Liberty Media said in a filing with the U.S. Securities and Exchange Commission that the common stock shares stemming from the preferred stock conversion, along with the stock it already holds or has agreed to buy, will constitute a stake of about 46 percent of the company.
The Englewood, Colo.-based company said in the filing that it will continue to buy shares of Sirius XM Radio's common stock on the open market, which could eventually allow it to replace Sirius' board by itself and take control of the company.
Liberty also said Thursday that it re-filed its petition with the Federal Communications Commission, asking it to reconsider its request to be awarded "de facto control" of Sirius within 30 days.
The FCC dismissed Liberty's application earlier this month, saying its application was "defective" partly because it did not establish that it intends to take actions that would give it full control.
In the meantime, Liberty said it will nominate candidates to the company's board that, if elected, will make up the majority of the board and give Liberty control.
Earlier this month, Liberty said it would spend $650 million to buy 302 million Sirius shares and boost its effective stake in the New York-based company to 45.2 percent. That deal is expected to close early in the third quarter.
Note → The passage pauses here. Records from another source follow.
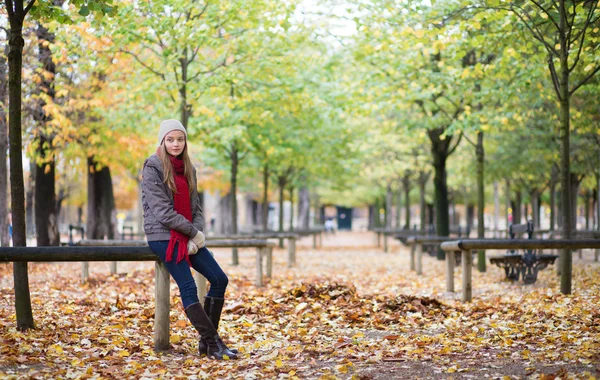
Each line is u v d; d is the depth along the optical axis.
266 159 23.73
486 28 12.23
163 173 5.73
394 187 42.38
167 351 6.23
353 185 39.44
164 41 14.39
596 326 7.35
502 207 73.75
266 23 13.90
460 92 15.32
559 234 19.94
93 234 20.78
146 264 16.98
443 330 7.71
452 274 11.88
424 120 18.25
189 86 14.38
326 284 10.22
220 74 14.46
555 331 7.21
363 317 8.46
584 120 15.06
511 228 13.78
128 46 14.63
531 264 12.71
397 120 21.83
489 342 6.74
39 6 7.21
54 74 16.16
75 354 5.97
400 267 19.25
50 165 17.47
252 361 5.89
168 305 6.28
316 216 66.31
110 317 8.07
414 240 16.64
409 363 5.88
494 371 5.43
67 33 13.58
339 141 24.47
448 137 21.88
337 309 8.95
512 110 15.73
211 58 16.94
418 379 5.23
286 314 8.76
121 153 18.72
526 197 47.03
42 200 17.53
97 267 15.84
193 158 31.22
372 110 15.91
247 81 15.77
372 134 25.61
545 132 20.45
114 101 16.92
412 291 12.40
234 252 18.91
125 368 5.47
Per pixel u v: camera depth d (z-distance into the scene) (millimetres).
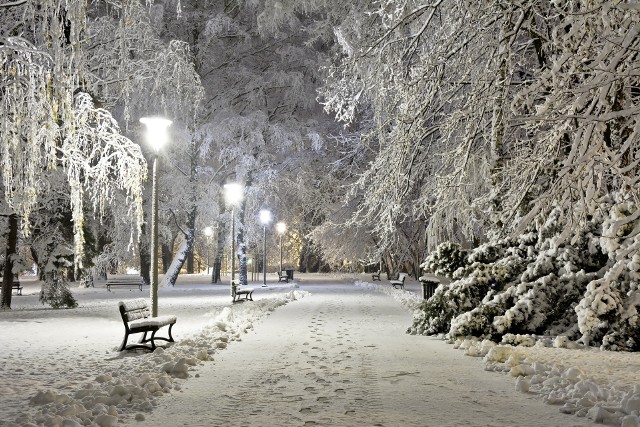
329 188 44281
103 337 14594
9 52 11891
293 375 9125
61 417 6297
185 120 37281
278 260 95688
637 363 9828
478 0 11344
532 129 11609
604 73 6922
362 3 16562
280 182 42281
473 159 15625
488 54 12109
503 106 11367
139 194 16609
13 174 12828
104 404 7156
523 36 14953
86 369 9883
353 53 15594
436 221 18391
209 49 40844
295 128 41625
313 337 13719
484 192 16688
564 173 7199
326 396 7691
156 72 21234
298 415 6734
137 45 20703
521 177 9680
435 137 18719
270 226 48969
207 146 39375
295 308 22547
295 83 40219
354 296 30500
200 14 39812
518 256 14250
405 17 12984
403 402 7363
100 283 54812
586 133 7023
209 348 11664
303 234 49844
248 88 41219
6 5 12430
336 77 15844
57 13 11312
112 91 21062
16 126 12070
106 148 16656
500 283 14016
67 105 11922
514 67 12273
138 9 14711
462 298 13898
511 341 12398
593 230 13227
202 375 9141
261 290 38188
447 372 9375
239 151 40094
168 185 40781
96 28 21062
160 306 24984
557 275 13430
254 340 13180
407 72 13758
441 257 15156
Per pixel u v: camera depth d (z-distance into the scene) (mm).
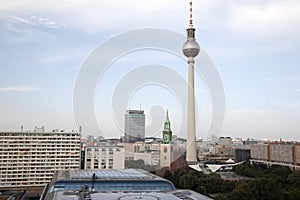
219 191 152125
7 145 168375
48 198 69312
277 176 174750
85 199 63625
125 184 98562
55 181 96312
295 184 152250
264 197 112250
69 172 117562
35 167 171500
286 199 115500
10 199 128750
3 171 167125
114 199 62969
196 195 72125
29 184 170125
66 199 64375
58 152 175125
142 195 68000
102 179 99125
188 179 150375
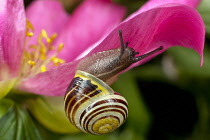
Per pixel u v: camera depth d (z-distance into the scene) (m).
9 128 0.24
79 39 0.26
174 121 0.31
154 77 0.30
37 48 0.25
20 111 0.24
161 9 0.20
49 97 0.24
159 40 0.22
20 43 0.22
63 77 0.21
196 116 0.31
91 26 0.26
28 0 0.29
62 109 0.24
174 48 0.30
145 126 0.28
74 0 0.29
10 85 0.22
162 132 0.31
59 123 0.24
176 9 0.20
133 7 0.29
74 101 0.20
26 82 0.22
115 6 0.27
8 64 0.23
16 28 0.22
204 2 0.27
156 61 0.30
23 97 0.24
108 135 0.28
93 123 0.20
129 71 0.29
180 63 0.30
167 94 0.31
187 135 0.31
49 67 0.25
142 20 0.20
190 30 0.21
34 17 0.27
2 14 0.22
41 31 0.27
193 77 0.30
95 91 0.20
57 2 0.27
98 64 0.20
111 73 0.21
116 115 0.20
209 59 0.29
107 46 0.20
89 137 0.27
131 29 0.20
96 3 0.27
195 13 0.19
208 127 0.31
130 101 0.28
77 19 0.27
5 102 0.24
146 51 0.22
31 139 0.24
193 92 0.31
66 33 0.26
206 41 0.29
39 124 0.25
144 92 0.31
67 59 0.26
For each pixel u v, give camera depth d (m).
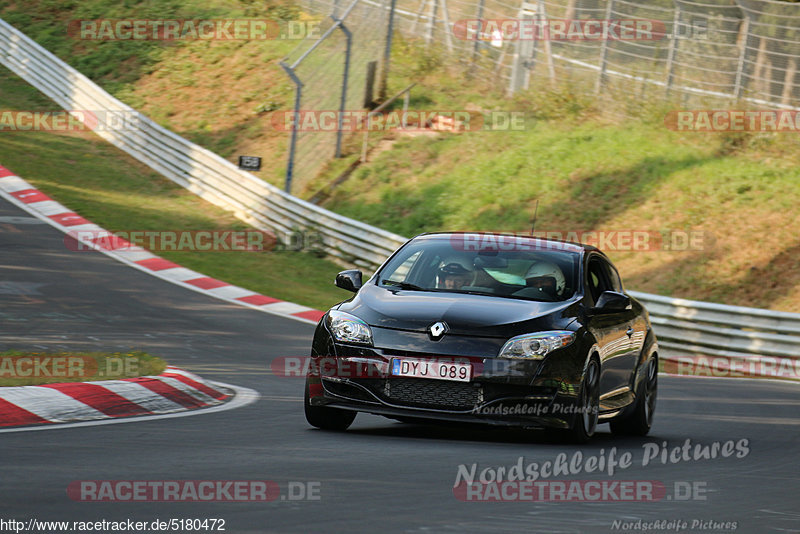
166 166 96.56
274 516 14.60
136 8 129.50
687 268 74.25
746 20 96.25
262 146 102.19
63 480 16.69
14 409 23.92
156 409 26.67
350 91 105.06
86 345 39.66
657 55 100.19
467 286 26.45
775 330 60.12
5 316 45.62
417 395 23.70
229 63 117.69
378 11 113.81
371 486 17.44
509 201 86.88
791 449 27.56
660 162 88.25
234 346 43.97
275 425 25.28
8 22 128.12
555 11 104.88
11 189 83.50
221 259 74.38
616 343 27.31
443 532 14.07
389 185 92.62
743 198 81.50
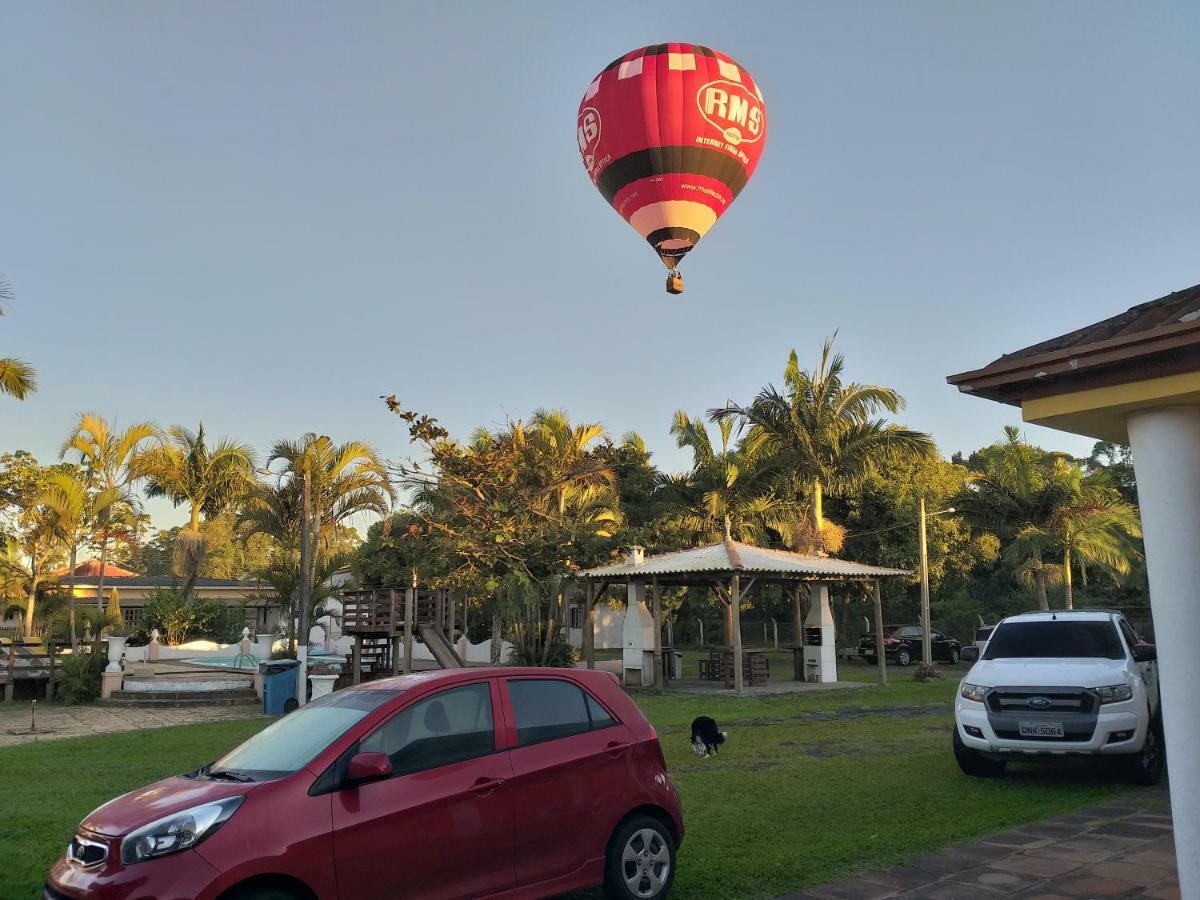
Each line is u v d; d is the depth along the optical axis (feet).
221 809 16.10
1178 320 18.30
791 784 34.50
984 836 26.27
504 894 18.13
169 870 15.30
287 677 66.44
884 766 38.50
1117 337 17.53
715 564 78.59
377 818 16.92
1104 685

If Liberty converted all of its preferred shares, it would own about a 40 percent stake in Sirius. The company saved Sirius from near-bankruptcy in 2009 by agreeing to lend it up to $530 million in exchange for the preferred stock.
A spokesman for Sirius didn't immediately return a call seeking comment.
Liberty shares fell 47 cents to $83.23 in morning trading, while Sirius shares rose 2 cents to $1.91.
Liberty remains intent on increasing its holdings in the radio broadcaster, despite FCC misgivings.